Purpose: To evaluate the rate of increase in nuclear sclerosis and posterior subcapsular cataracts in eyes as a function of patient age and use of intravitreal gas at the time of vitrectomy.
Design: Observational case series.
Methods: Nuclear sclerosis and posterior subcapsular cataracts were evaluated as a function of patient age and use of intravitreal gas at vitrectomy.
Setting: A clinical practice.
Study population: The study population consisted of 301 consecutive eyes.
Observational procedure: Nuclear sclerotic cataracts and posterior subcapsular cataracts were graded on a scale from 0 to 4.0 before and after vitrectomy.
Main outcome measure: Linear regression analysis was performed to measure and compare the rate of change in cataract score over time based on patient age and use of intraocular gas.
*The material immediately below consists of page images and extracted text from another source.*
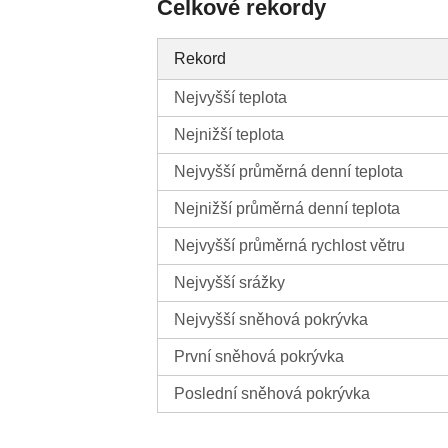
Celkové rekordy
Rekord
Nejvyšší teplota
Nejnižší teplota
Nejvyšší průměrná denní teplota
Nejnižší průměrná denní teplota
Nejvyšší průměrná rychlost větru
Nejvyšší srážky
Nejvyšší sněhová pokrývka
První sněhová pokrývka
Poslední sněhová pokrývka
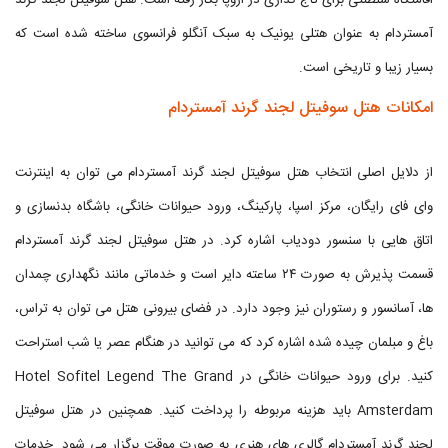
اقامتگاه سلطنتی برای تاج گذاری در اروپا بکار رفته است. هتل سوفیتل لجند گرند
آمستردام به عنوان هتلی یونیک به سبک آنگلو فرانسوی ساخته شده است که
بسیار زیبا و تاریخی است.
امکانات هتل سوفیتل لجند گرند آمستردام
از دلایل اصلی انتخاب هتل سوفیتل لجند گرند آمستردام می توان به اینترنت
وای فای رایگان، مرکز اسپا، پارکینگ، ورود حیوانات خانگی، باشگاه بدنسازی و
اتاق هایی با سنسور دودیاب اشاره کرد. در هتل سوفیتل لجند گرند آمستردام
قسمت پذیرش به صورت ۲۴ ساعته دایر است و خدماتی مانند نگهداری چمدان
ها، آسانسور و رستوران نیز وجود دارد. در فضای بیرونی هتل می توان به تراس،
باغ و مبلمان چیده شده اشاره کرد که می توانید در هنگام عصر یا شب استراحت
کنید. برای ورود حیوانات خانگی در Hotel Sofitel Legend The Grand
Amsterdam باید هزینه مربوطه را پرداخت کنید. همچنین در هتل سوفیتل
لجند گرند آمستردام گالری های هنری به صورت موقت برگزار می شود. خدمات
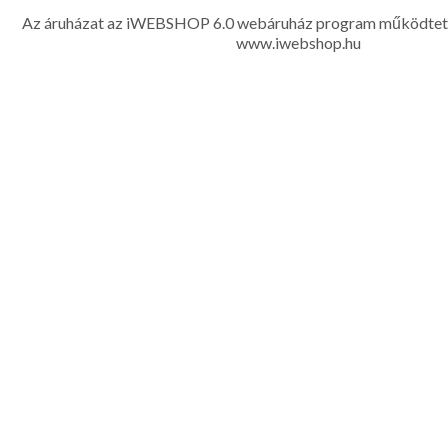
készítése, hímzése, méretes öltönyök készítése nagyté
Az áruházat az iWEBSHOP 6.0 webáruház program működtet
www.iwebshop.hu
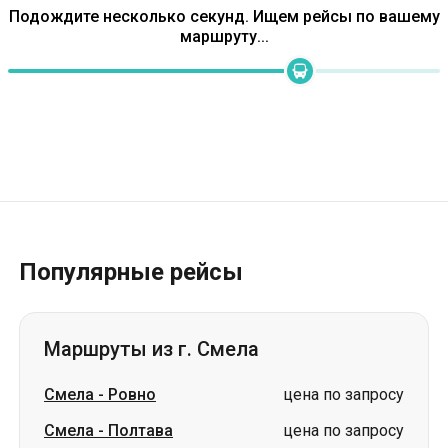
Популярные рейсы
Маршруты из г. Смела
Смела
-
Ровно
цена по запросу
Смела
-
Полтава
цена по запросу
Смела
-
Днепр
цена по запросу
Смела
-
Винница
цена по запросу
Смела
-
Одесса
цена по запросу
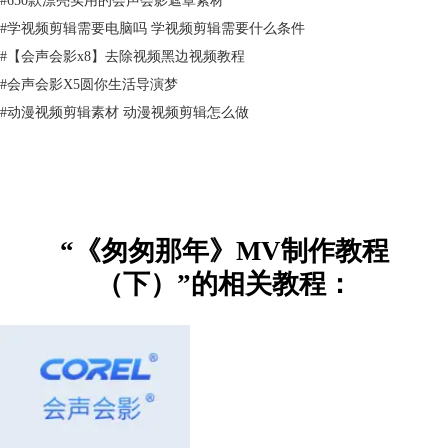
#
学视频剪辑需要电脑吗 学视频剪辑需要什么条件
#
【会声会影x8】去除视频黑边视频教程
#
会声会影X5圆你生活导演梦
#
动漫视频剪辑素材 动漫视频剪辑怎么做
“《匆匆那年》MV制作教程
（下）”的相关教程：
图1：渐变效果设置
4）插入5张类似的素材，然后复制第一张的属性，选中后五张，右击鼠标
选中“粘贴所有属性”，效果如图所示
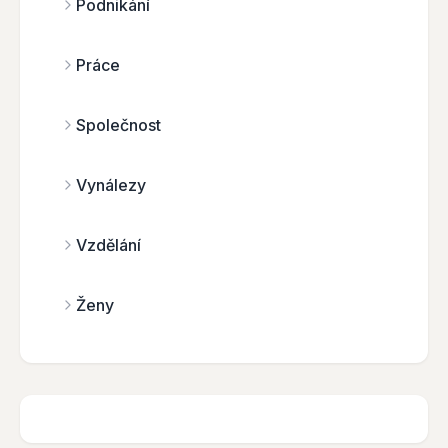
Podnikání
Práce
Společnost
Vynálezy
Vzdělání
Ženy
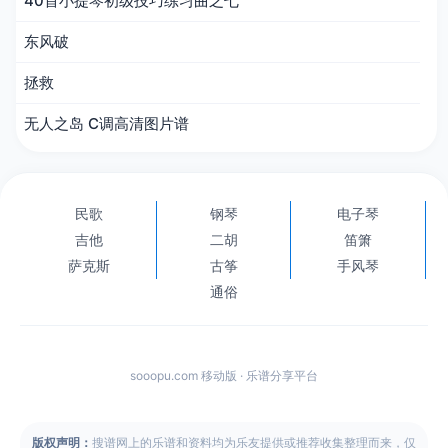
40首小提琴初级技巧练习曲之七
东风破
拯救
无人之岛 C调高清图片谱
民歌
钢琴
电子琴
吉他
二胡
笛箫
萨克斯
古筝
手风琴
通俗
sooopu.com 移动版 · 乐谱分享平台
版权声明：
搜谱网上的乐谱和资料均为乐友提供或推荐收集整理而来，仅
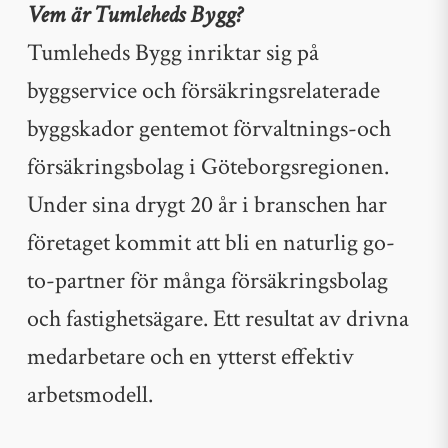
Vem är Tumleheds Bygg?
Tumleheds Bygg inriktar sig på
byggservice och försäkringsrelaterade
byggskador gentemot förvaltnings-och
försäkringsbolag i Göteborgsregionen.
Under sina drygt 20 år i branschen har
företaget kommit att bli en naturlig go-
to-partner för många försäkringsbolag
och fastighetsägare. Ett resultat av drivna
medarbetare och en ytterst effektiv
arbetsmodell.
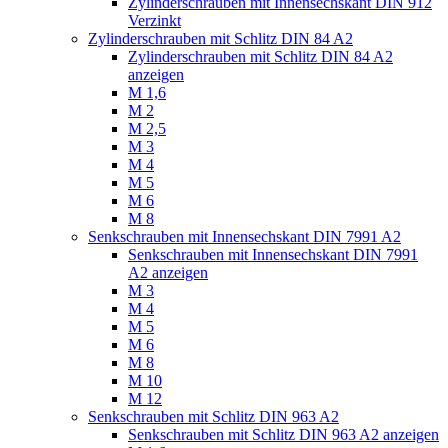
Zylinderschrauben mit Innensechskant DIN 912
Verzinkt
Zylinderschrauben mit Schlitz DIN 84 A2
Zylinderschrauben mit Schlitz DIN 84 A2
anzeigen
M 1,6
M 2
M 2,5
M 3
M 4
M 5
M 6
M 8
Senkschrauben mit Innensechskant DIN 7991 A2
Senkschrauben mit Innensechskant DIN 7991
A2 anzeigen
M 3
M 4
M 5
M 6
M 8
M 10
M 12
Senkschrauben mit Schlitz DIN 963 A2
Senkschrauben mit Schlitz DIN 963 A2 anzeigen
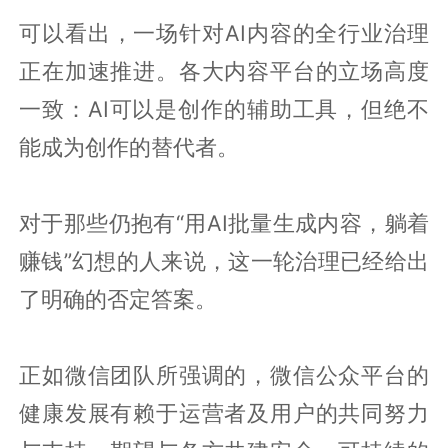
可以看出，一场针对AI内容的全行业治理
正在加速推进。各大内容平台的立场高度
一致：AI可以是创作的辅助工具，但绝不
能成为创作的替代者。
对于那些仍抱有“用AI批量生成内容，躺着
赚钱”幻想的人来说，这一轮治理已经给出
了明确的否定答案。
正如微信团队所强调的，微信公众平台的
健康发展有赖于运营者及用户的共同努力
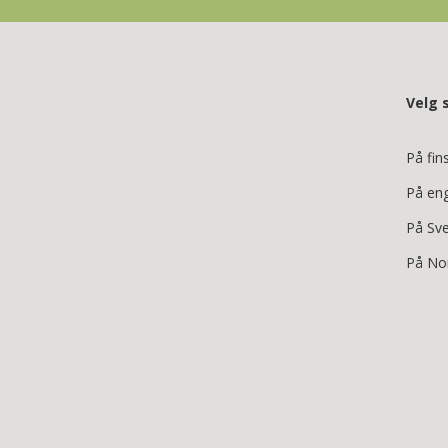
Velg 
På fin
På en
På Sv
På No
Results: Nuclear sclerotic cataracts showed minimal increase in patients younger than 50 years of age after vitrectomy (0.13 grades/year). Nuclear sclerotic cataracts increased at a rate of 0.7 to 0.9 grades/year (mean, 0.812) in patients aged 50 to 60 years, 60 to 70 years, 70 to 80 years, and 80+ years, even though the baseline nuclear sclerosis scores were progressively greater for each decade. The increase in nuclear sclerotic cataracts in patients younger than 50 years of age was significantly less (P <.001) than in patients aged 50 years or older. Eyes with intraocular gas use had a higher rate of nuclear sclerosis progression (0.8 grades/year) compared with eyes without intraocular gas bubbles (0.5 grades/year; P <.001). Posterior subcapsular cataract scores showed minimal or no increases in all groups.
Conclusions: Patients older than 50 years of age have a similar rate of increase in nuclear sclerotic cataracts, independent of age. The rate is approximately sixfold greater than in patients younger than 50 years of age. Intravitreal gas bubbles are associated with a nuclear sclerosis increase of approximately 60% compared with eyes without use of a gas bubble.